What you should do:
Can you write what comes next in the piece below on URL redirects during a website migration, continuing from its final sentence?

Source document:
Although it's theoretically possible that none of the URLs will change during a migration, there are lots of reasons that you end up having changed URLs, including:

  • There's a new URL strategy, for instance, one to improve SEO. 

  • Content is deleted.

  • Content is reformatted (for instance from PDF to HTML). 

  • Content is restructured (what was on multiple pages is now on one or vice versa).

  • The overall URL strategy stays the same but the components change (for instance, if your URL contains taxonomy terms then perhaps those change).

  • The CMS has a default way of working, that it isn't worth the effort of changing.

Why redirects for deleted content?

Sometimes content is so unused and unimportant that we don't care if we have a redirect for the old URL. But usually it's better to redirect to something. For instance, it might make sense to redirect all old article URLs to the articles listing page.

Why a redirect ENGINE? 

You could hard code (for instance in the web server configuration) all the one to one mappings of the old URLs to the new (https://davidhobbsconsulting.com/how-to-articles/rules-content-migration-panning-gold goes to https://davidhobbsconsulting.com/articles/rules-content-migration-panning-gold, etc) but this has a lot of problems: 

  • This doesn't make any semantic sense (when, for example, all how-to-articles/* should go to articles/*).

  • Related, this is tedious (impossible?) to maintain.

  • There is no control back in the CMS, where you manage the content, to control the redirects.

  • This provides no reporting (although you could do web server log analysis).

  • Not in any kind of version control.

A strong redirect engine

  • Rules based
    Not only one-to-one mappings
  • Makes semantic sense
  • Provides reporting
    Preferably differentiating between robot and user traffic, and ranked by frequency
  • Redirects can be version controlled
  • Can handle all domains being migrated into the new CMS
  • Some components can be handled by content editors in the CMS
  • Handles different types of redirects
    URL structure changes, title changes, etc
Also: Redirect Rule Types

The lifecycle of a redirect

Before starting on the lifecycle of a redirect, consider that there is a primary domain for your new website (for instance, davidhobbsconsulting.com). You may be merging other domains into your new website (for instance, merging go.davidhobbsconsulting.com into davidhobbsconsulting.com). 

If you do one-offs, at least own the domain

In general, as I often write about, I am against one-offs. Especially those that are solely done as one-offs to get around current technical limitations (rather than resolving the underlying issues). But if you do a one-off, then at least make sure you own the domain for the URLs (rather than using the domain of another service that you use). For instance, in a moment of weakness I used another service to create landing pages, but at least I made sure to use go.davidhobbsconsulting.com for those pages since I would at least have control over redirects in the future.

Stored data:
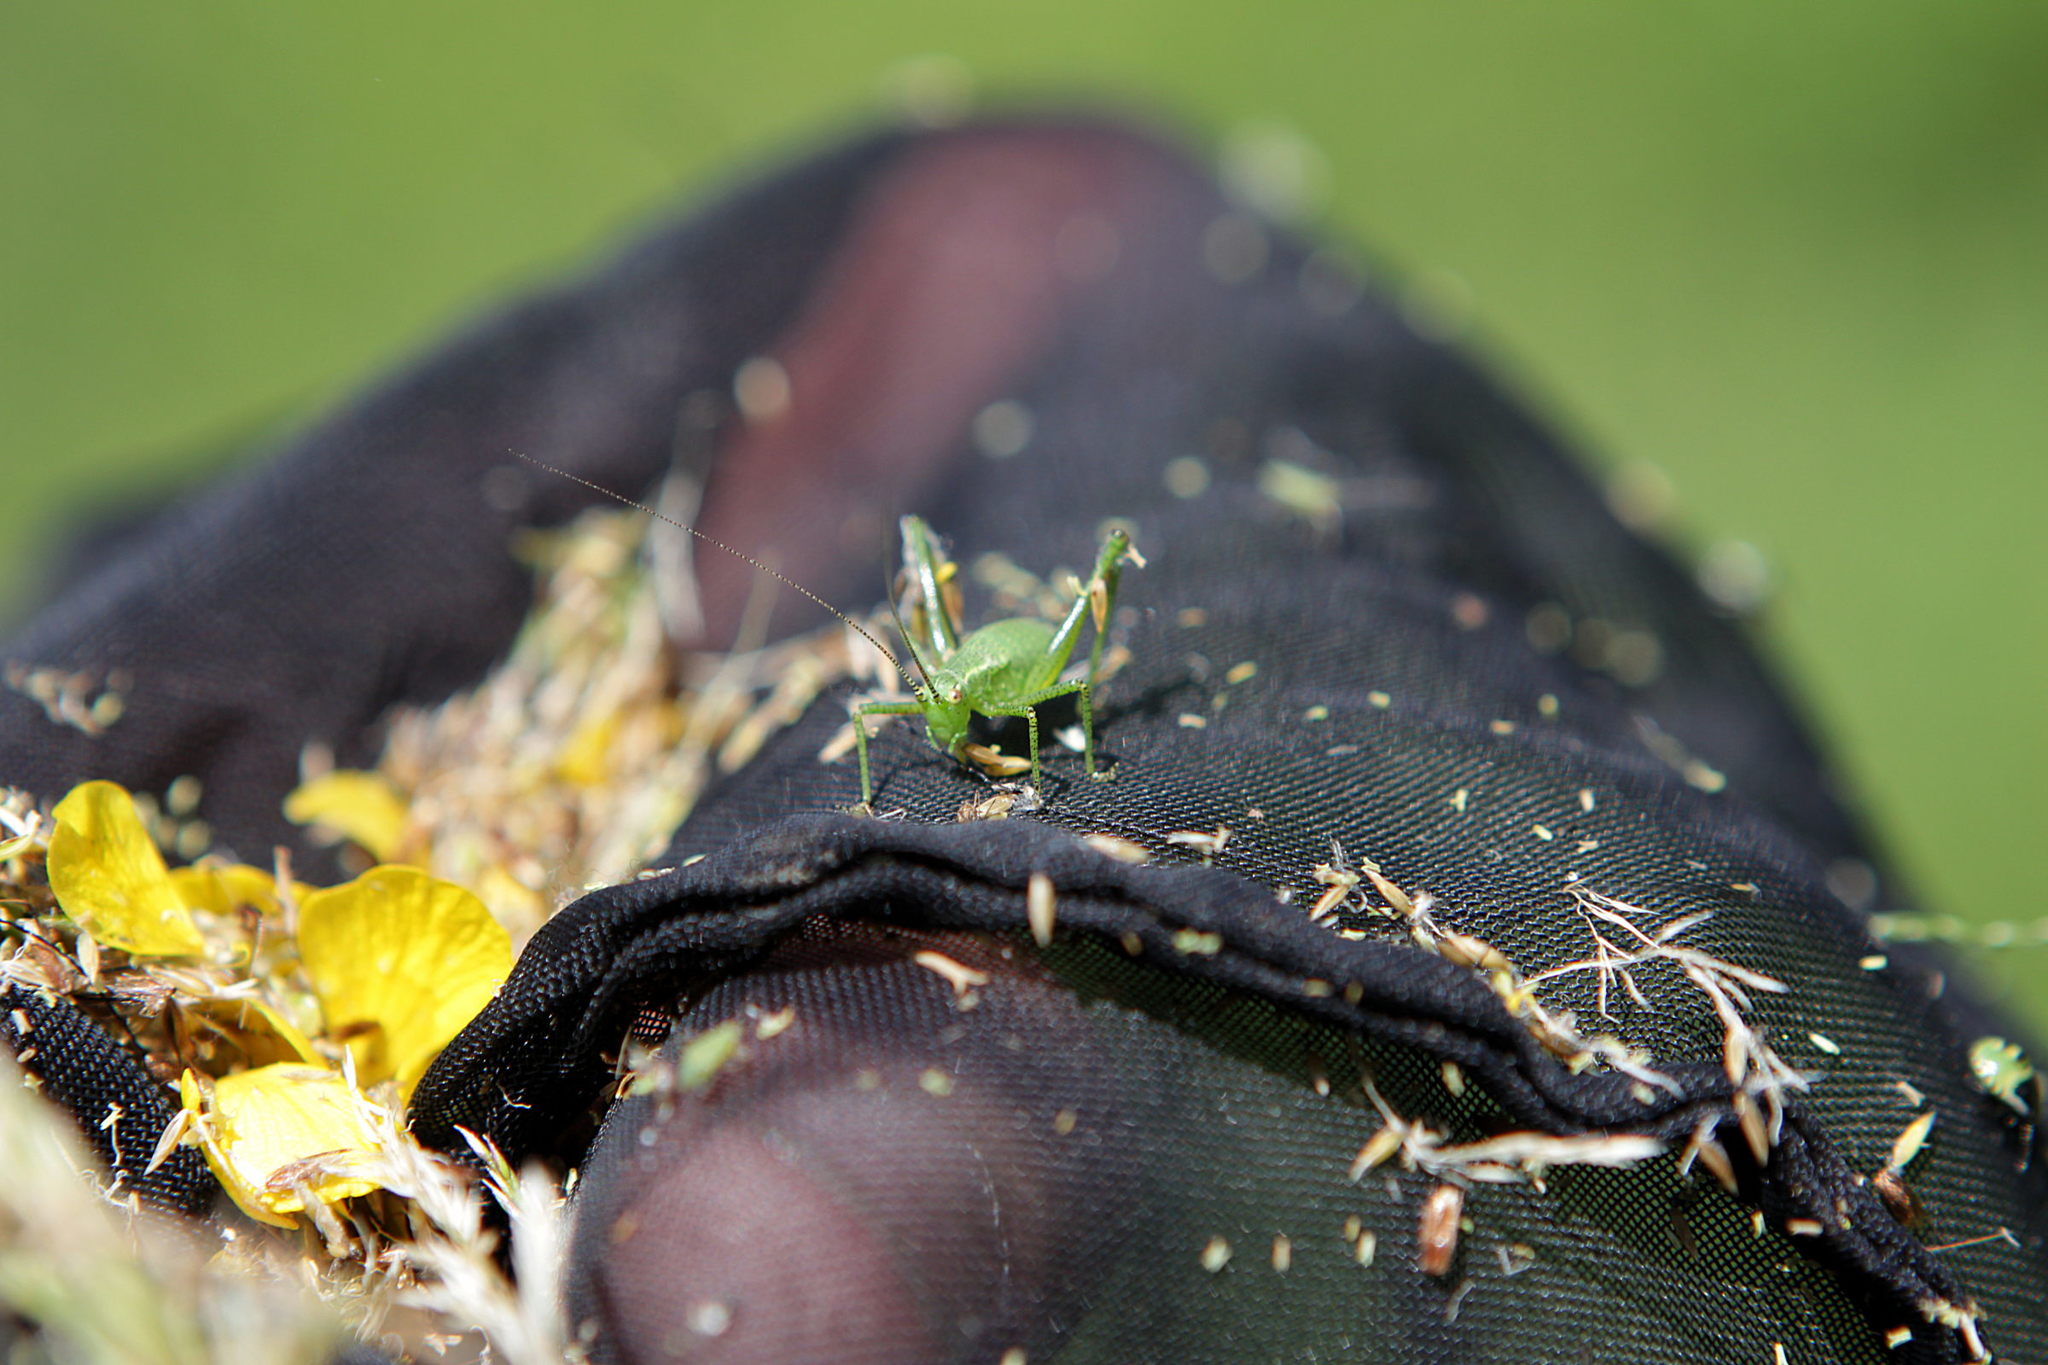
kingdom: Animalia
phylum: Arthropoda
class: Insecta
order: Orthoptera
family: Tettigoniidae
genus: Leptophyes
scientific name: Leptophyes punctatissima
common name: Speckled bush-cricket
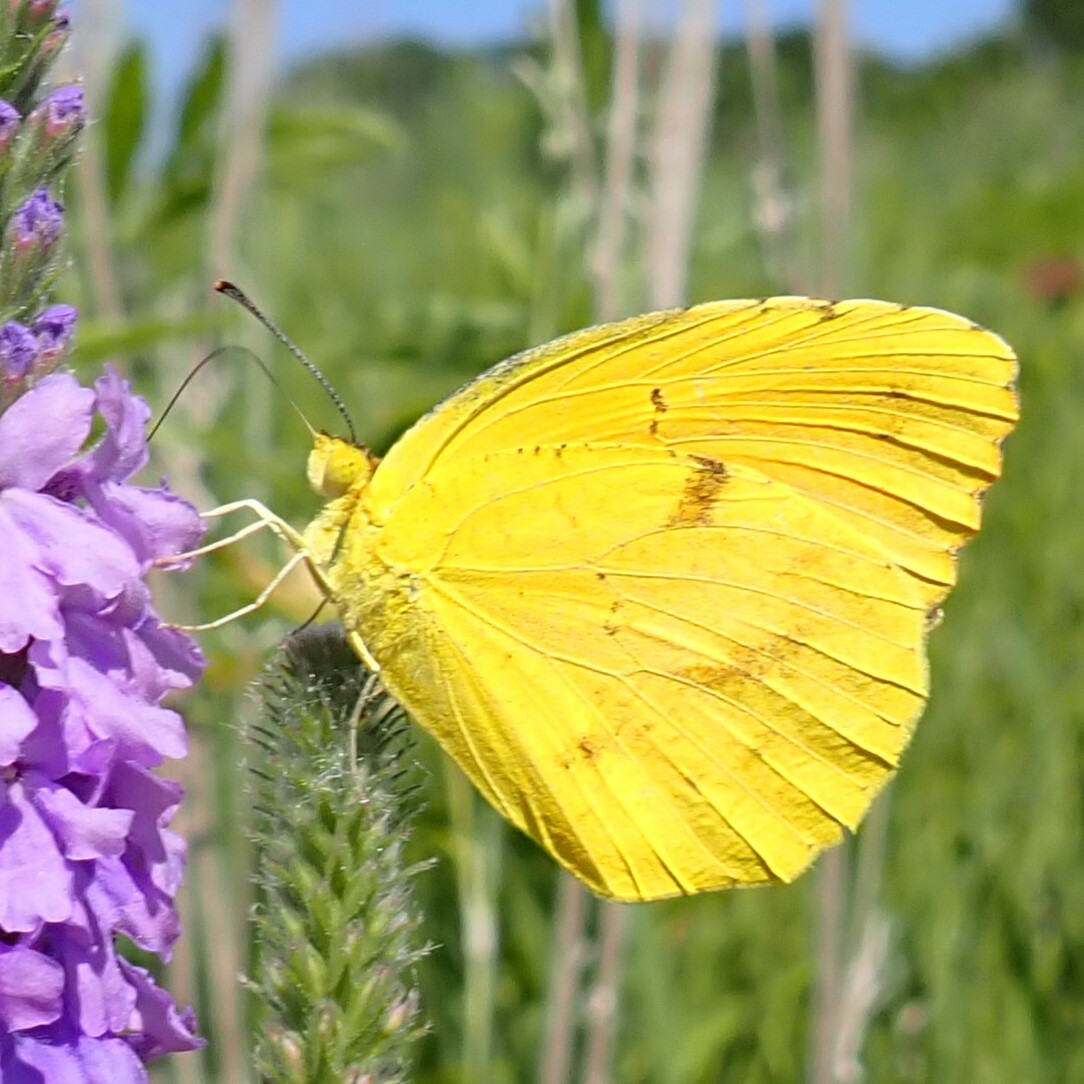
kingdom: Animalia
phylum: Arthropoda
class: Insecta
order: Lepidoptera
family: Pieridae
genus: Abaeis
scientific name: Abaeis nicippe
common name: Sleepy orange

Expected answer:
 There are three layers to a redirect engine (with only one domain omit the Redirect Server layer):

  1. Redirect Server. This is a server that responds to all the other domains, and redirects to your URLs on your new domain (for instance, http://go.davidhobbsconsulting.com/microsite-checklist/ to https://davidhobbsconsulting.com/resources/microsite-checklist).

  2. Core CMS. This is the CMS just naturally doing what it does responding to URLs and serving content. Notably, it doesn't know anything about the old URLs (note: sometimes a CMS might support some old URL to new URL redirects — in this case the CMS would do some redirecting). 

  3. Bail out redirector. This is the core of the redirect engine. It could be in front of the CMS (in which case it really isn't a "bail out" redirector), but logically it is the redirector that knows how to change old URLs (on the primary domain) to new URLs.

Lifecycle of a redirect request

How to decide what to redirect

There are primarily two ways to decide what to redirect: 

  • Your content manifest. Ideally, before migration, you have a complete manifest of all the content and the decision of how it will be treated during the migration. This can be used to define redirects.

  • Live reporting. Especially upon launch, it is extremely useful to ensure you have a dashboard to watch out for 404s. This can be done in Google Analytics or from the redirect engine itself. But at least this way you are able to respond to live problems to correct them.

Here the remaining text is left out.